┌─ 本文抜粋

これを終始いろんな角度から突きつけてくる。「普通」を考えていると出てくるのがダイバーシティとマイノリティというテーマ(分け方)だ。いろんな視点からこうした議論を展開してみることで、今回は普通とは何かを考えてみたい。

例えば本作では、アニメーションで制欲処理する人が大半だという世界観が描写される。そうなると、セックスしてる人たちがマイノリティになる。こんな世界って、ありでしょうか?


1. アニメーションと、リアル:あっちの世界と恋すること


アニメの登場人物(キャラ)に恋したことがある人はいるだろうか。
ある場合、現実世界での恋との違い / 共通点はなんだろうか?

本作では、はじめの方から、主人公だけでなく、社会にいるいろんな人が、リアルの人にも、アニメのキャラにも恋をする。僕は本当の意味でアニメの登場人物に恋したことは、多分ないと思う。特定のこのキャラ可愛い...くらいはあるけれど、そもそもあまりアニメも見ない。

ので、終始「キャラ」に恋する人の気持ちが全然わからなかった。
実際、現実でもいまだに「キャラ」を心から愛していると人に言えば、きっと「この人やばい」って思われると思う。まだ。ただ、本の中の世界では、この世界観は人々の「普通」の範疇だった。

それどころか、アニメのキャラで性欲処理さえしている人もいる。
性欲処理のためのアニメーション?
さて話は脱線するが、それは本当に恋をしている、というのだろうか?

「性欲処理のためのアニメーション」というのは、実在すると思う。これは、わかる。実際、アダルトコンテンツをのぞいてみると、性欲処理のためのキャラが登場する。そういうジャンルがあるくらいだから、事実として、一定の支持層がいることがわかる。

ということは、このキャラに対して「恋する」というところまでも、価値観は私たちの目の前にまで、落ちてくるのだろうか、、。どう思いますか。


問い:文化が受け入れられる時


◆このように、アニメーションで性欲処理するようになる、という文化が大衆の元に根付くためには、どこかで文化レベルが普及したり既存の文化が逆転すると言った事象が起こると思っている。これは果たして、どのようにして起こり得たのか。戦争の背景だけか?

(脚注:本の中では、男性が戦争に駆り出されていったがために、子孫を残す必要性から人工授精が用いられ、女性が子供を孕むようになった。筆者の解釈では、キャラへの恋というのも、これに伴って出てきた文化とされている。)

└─
┌─ 提供資料

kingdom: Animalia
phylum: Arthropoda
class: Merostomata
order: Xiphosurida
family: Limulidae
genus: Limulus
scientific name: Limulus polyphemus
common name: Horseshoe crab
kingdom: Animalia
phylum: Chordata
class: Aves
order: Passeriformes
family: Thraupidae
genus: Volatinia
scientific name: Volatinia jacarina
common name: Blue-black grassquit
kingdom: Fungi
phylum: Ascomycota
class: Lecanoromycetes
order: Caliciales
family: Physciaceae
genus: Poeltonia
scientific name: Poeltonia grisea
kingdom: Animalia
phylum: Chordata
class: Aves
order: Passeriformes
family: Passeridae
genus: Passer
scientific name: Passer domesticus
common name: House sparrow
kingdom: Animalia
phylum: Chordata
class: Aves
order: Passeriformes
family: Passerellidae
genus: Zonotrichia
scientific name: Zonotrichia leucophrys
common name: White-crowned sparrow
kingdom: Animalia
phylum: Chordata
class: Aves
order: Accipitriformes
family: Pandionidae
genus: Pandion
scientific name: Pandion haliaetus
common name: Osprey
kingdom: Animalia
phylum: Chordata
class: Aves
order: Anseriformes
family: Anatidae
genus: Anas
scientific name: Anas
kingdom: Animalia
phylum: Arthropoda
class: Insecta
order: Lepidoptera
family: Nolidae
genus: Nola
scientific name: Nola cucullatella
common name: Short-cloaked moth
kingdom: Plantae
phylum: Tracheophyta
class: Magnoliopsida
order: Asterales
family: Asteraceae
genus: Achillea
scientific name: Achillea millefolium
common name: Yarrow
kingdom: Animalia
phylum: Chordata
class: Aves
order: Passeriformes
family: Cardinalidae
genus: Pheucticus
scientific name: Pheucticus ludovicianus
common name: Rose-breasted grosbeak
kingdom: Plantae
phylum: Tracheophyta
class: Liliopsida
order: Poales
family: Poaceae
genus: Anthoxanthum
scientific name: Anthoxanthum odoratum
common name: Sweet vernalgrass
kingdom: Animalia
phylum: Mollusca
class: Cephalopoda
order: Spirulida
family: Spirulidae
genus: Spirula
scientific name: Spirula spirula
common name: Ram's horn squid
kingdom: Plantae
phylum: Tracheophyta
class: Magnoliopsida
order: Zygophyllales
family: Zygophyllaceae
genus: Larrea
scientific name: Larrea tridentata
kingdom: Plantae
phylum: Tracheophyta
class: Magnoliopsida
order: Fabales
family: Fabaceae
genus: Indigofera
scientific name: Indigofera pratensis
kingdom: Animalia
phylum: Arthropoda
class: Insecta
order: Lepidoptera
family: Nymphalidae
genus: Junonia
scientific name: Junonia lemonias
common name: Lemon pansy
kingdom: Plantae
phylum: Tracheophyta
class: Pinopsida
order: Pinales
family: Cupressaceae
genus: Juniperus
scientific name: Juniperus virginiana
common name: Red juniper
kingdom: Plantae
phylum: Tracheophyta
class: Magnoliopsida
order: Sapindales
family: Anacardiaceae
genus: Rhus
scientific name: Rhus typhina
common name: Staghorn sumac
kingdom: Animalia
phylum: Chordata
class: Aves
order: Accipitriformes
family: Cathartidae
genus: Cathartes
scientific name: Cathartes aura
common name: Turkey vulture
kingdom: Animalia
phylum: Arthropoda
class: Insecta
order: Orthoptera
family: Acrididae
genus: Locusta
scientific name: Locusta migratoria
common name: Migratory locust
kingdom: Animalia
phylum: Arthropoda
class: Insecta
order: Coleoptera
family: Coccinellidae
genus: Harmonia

└─

* [作業内容]
**A.** 本文抜粋のうち「本作では、はじめの方から」で始まる段落を、主な事実を残したまま箇条書きに書き直してください。
**B.** 本文抜粋の中で「」に囲まれている語句を、重複を除いてすべて挙げてください。
**C.** 本作と「普通」をめぐるこの文章の続きを、最後の文の後から書いてください。

* [解答]
**A.**
- 本作では序盤から、主人公だけでなく社会のさまざまな人が、現実の人にもアニメのキャラにも恋をする。
- 筆者は、本当の意味でアニメの登場人物に恋したことはおそらくないと考えている。
- 特定のキャラを可愛いと思う程度のことはあるが、そもそもアニメもあまり見ない。

**B.**
- 普通
- キャラ
- この人やばい
- 性欲処理のためのアニメーション
- 恋する

**C.**
◆物語の中の人物に恋をすることは、我々の世界でもこれからは普通になるのか?人が周りにたくさんいたとしても、物語の登場人物が性的にさえもリアルを超えられる理由はなに?セクシュアルを刺激できるコンテンツって、相当強い。


2. 生殖に関するテクノロジーの民主化


どうしてこの世界では、人工授精の技術が受け入れられたのだろうか。この技術が民主化した背景を考えてみるのは一定の価値があるように思われる。

本当に戦争云々(上述)だけが原因なのだろうか。
多分違うと思う。

だって、現に戦争・紛争をしている国々で人工授精はそんなに民主化していない(少なくとも筆者の目で見る世界はそうだ)。そうだとすれば、きっと消滅世界の中で起きた戦争は、よっぽど、、本当に男性が全員出ていったくらいいなくなったのか、とかそういう可能性くらいしか考えられない。

そうでなければ、何か別に、この技術が民主化する理由があるはず。
人工授精賛成派の意見を考えてみよう。

パッと思いつくのは、「優生学」的思想だ。
ダウン症の子供を産まなくて済む、とか、より頭がよくなる遺伝子を持った子供を育てようとか、そういう話が時としていまだに持ちかけられる。リアルの世界では、やはりデザイナーベイビーはとても大きな問題。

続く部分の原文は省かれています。